A market upturn will also exact a negative toll on the supply chain; many companies have been so focused on keeping costs low that they have inadvertently placed extreme constraints on the entire infrastructure. Analysts say capex reductions over the years have sharply reduced the number of manufacturing facilities companies can tap to meet unanticipated surge in demand. Add to this the growing dependence on foundries for semiconductors and the advent of fabless chipmakers and what you have is an explosive mix of supply constraints at a time of firming demand.
How did we get here? One word: prudence, which, though advisable, has since morphed into incapacitating caution. Inventories are at historically low levels throughout the electronics industry. Suppliers, distributors and OEMs have turned raw materials, components, work-in-progress and finished inventories into the traditional hot potato; nobody wants to keep more than they can juggle at any one point. As a result, semiconductor suppliers, for example, have tamped down hard on inventories and gone as far as keeping chips in die form rather than finished products ready for sale.
Another troubling factor today is the growing shortage of silicon wafers from the leading suppliers, many of which have put customers on notice about their inability to meet current demand.

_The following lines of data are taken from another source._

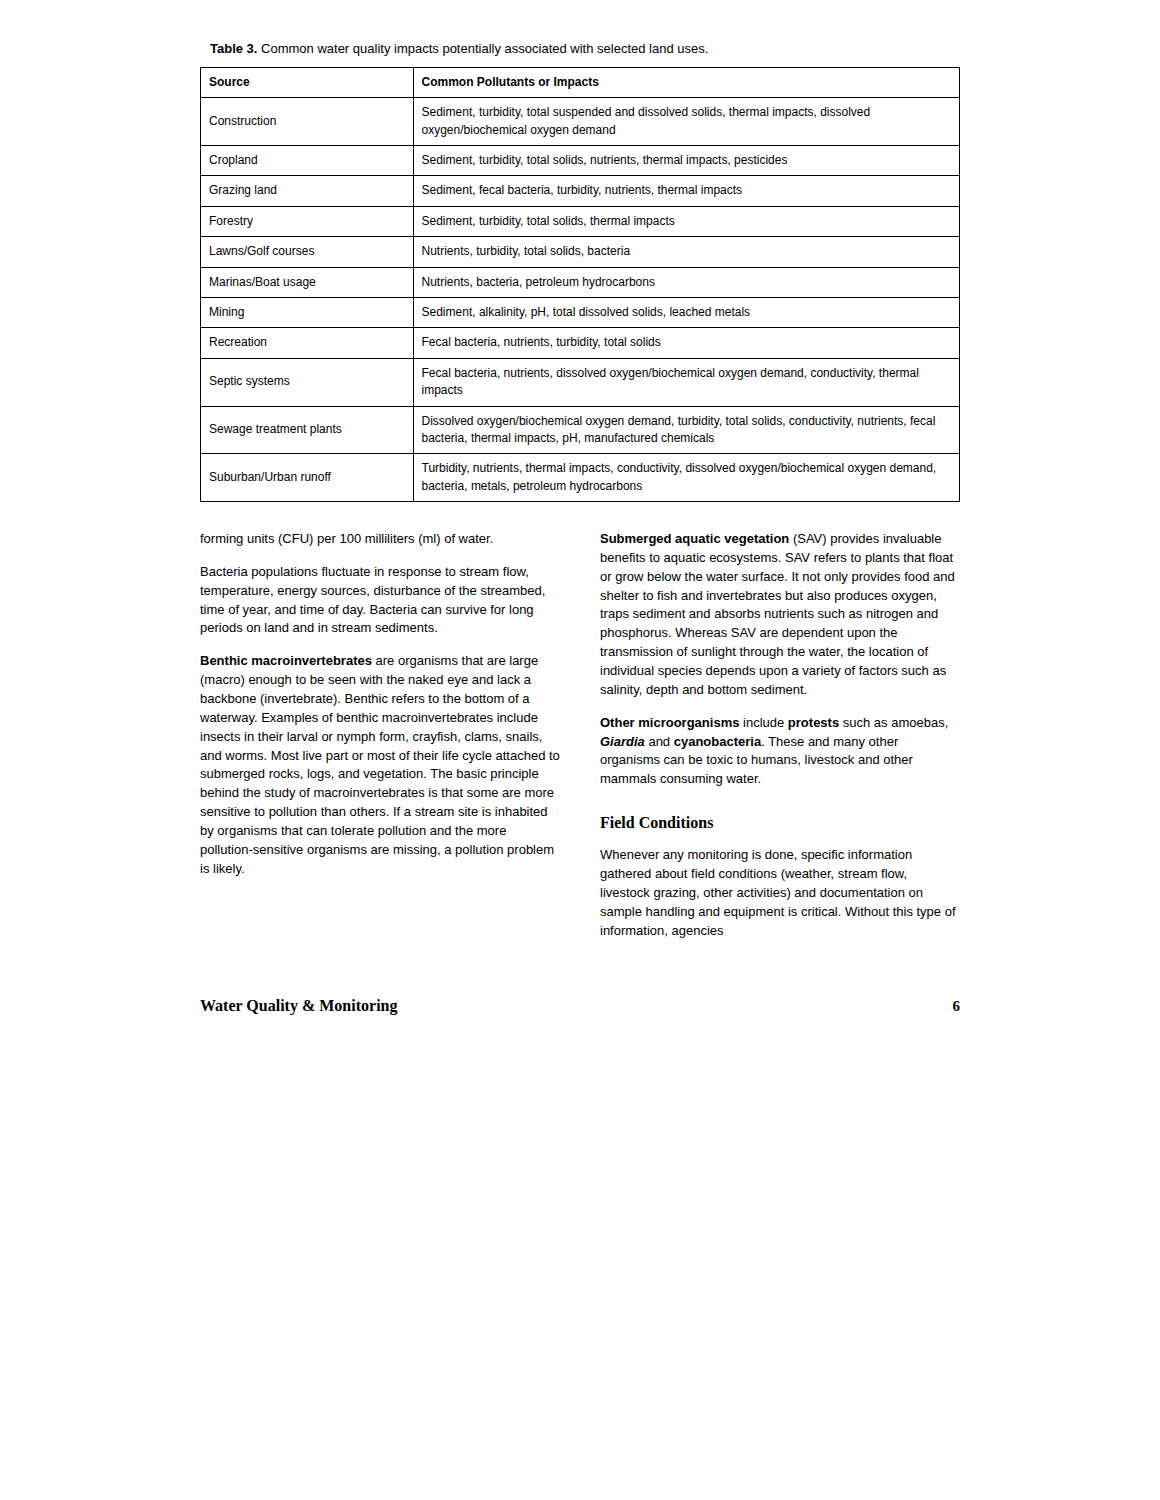Table 3. Common water quality impacts potentially associated with selected land uses.
| Source | Common Pollutants or Impacts |
| --- | --- |
| Construction | Sediment, turbidity, total suspended and dissolved solids, thermal impacts, dissolved oxygen/biochemical oxygen demand |
| Cropland | Sediment, turbidity, total solids, nutrients, thermal impacts, pesticides |
| Grazing land | Sediment, fecal bacteria, turbidity, nutrients, thermal impacts |
| Forestry | Sediment, turbidity, total solids, thermal impacts |
| Lawns/Golf courses | Nutrients, turbidity, total solids, bacteria |
| Marinas/Boat usage | Nutrients, bacteria, petroleum hydrocarbons |
| Mining | Sediment, alkalinity, pH, total dissolved solids, leached metals |
| Recreation | Fecal bacteria, nutrients, turbidity, total solids |
| Septic systems | Fecal bacteria, nutrients, dissolved oxygen/biochemical oxygen demand, conductivity, thermal impacts |
| Sewage treatment plants | Dissolved oxygen/biochemical oxygen demand, turbidity, total solids, conductivity, nutrients, fecal bacteria, thermal impacts, pH, manufactured chemicals |
| Suburban/Urban runoff | Turbidity, nutrients, thermal impacts, conductivity, dissolved oxygen/biochemical oxygen demand, bacteria, metals, petroleum hydrocarbons |
forming units (CFU) per 100 milliliters (ml) of water.
Bacteria populations fluctuate in response to stream flow, temperature, energy sources, disturbance of the streambed, time of year, and time of day. Bacteria can survive for long periods on land and in stream sediments.
Benthic macroinvertebrates are organisms that are large (macro) enough to be seen with the naked eye and lack a backbone (invertebrate). Benthic refers to the bottom of a waterway. Examples of benthic macroinvertebrates include insects in their larval or nymph form, crayfish, clams, snails, and worms. Most live part or most of their life cycle attached to submerged rocks, logs, and vegetation. The basic principle behind the study of macroinvertebrates is that some are more sensitive to pollution than others. If a stream site is inhabited by organisms that can tolerate pollution and the more pollution-sensitive organisms are missing, a pollution problem is likely.
Submerged aquatic vegetation (SAV) provides invaluable benefits to aquatic ecosystems. SAV refers to plants that float or grow below the water surface. It not only provides food and shelter to fish and invertebrates but also produces oxygen, traps sediment and absorbs nutrients such as nitrogen and phosphorus. Whereas SAV are dependent upon the transmission of sunlight through the water, the location of individual species depends upon a variety of factors such as salinity, depth and bottom sediment.
Other microorganisms include protests such as amoebas, Giardia and cyanobacteria. These and many other organisms can be toxic to humans, livestock and other mammals consuming water.
Field Conditions
Whenever any monitoring is done, specific information gathered about field conditions (weather, stream flow, livestock grazing, other activities) and documentation on sample handling and equipment is critical. Without this type of information, agencies
Water Quality & Monitoring 6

“Companies are no longer making the once typical 10- to 15-year bet and investments in capital infrastructure because they just don’t have any reliable demand visibility,” said Penn at Future Horizons. “The amount of leading-edge manufacturing capacity available today is quite low, IC companies no longer invest in fabs and even those that still have plants have hardly any spare or redundant capacity.”
The electronics industry hasn’t had a manufacturing capacity squeeze in years. That’s not because component suppliers don’t want one, after all shortages can lead to firmer prices, higher capacity utilization rates and stronger profit margins. It was just that nobody wants a repeat of the horrific scarcities that followed the industry’s great cyclical expansion in 2000. What is still widely acknowledged as the industry’s worst downturn followed; Component pricing fell off a cliff, sales slumped and inventories ballooned at suppliers, OEMs and at contract manufacturers. Many companies went out of business and billions of dollars in unwanted inventories were written off or scrapped.
Many of today’s buyers at OEMs/EMS providers may not recall the extraordinary twin-dance of shortages and overages that marked the beginning of the century. Those who do have wild stories to tell, even if these might seem implausible to many now. This is why some in the industry are worried. The incidents of 2000 appear so hazy now that few believe the industry would ever experience anything remotely similar again. The lack of visibility into OEM/EMS provider and end-market demand beyond a few weeks, in many cases, is making companies hesitant to accept anecdotal evidence indicating a potential surge in demand, analysts said.
“Companies should be putting in new equipment to absorb higher demand but nobody wants to do it because they don’t have visibility into the next month not to talk of one or more quarters ahead,” Penn said. “Yet, the supply chain is tight and we are still bleeding current capacity for more. This could be dangerous in an environment where everything is outsourced.”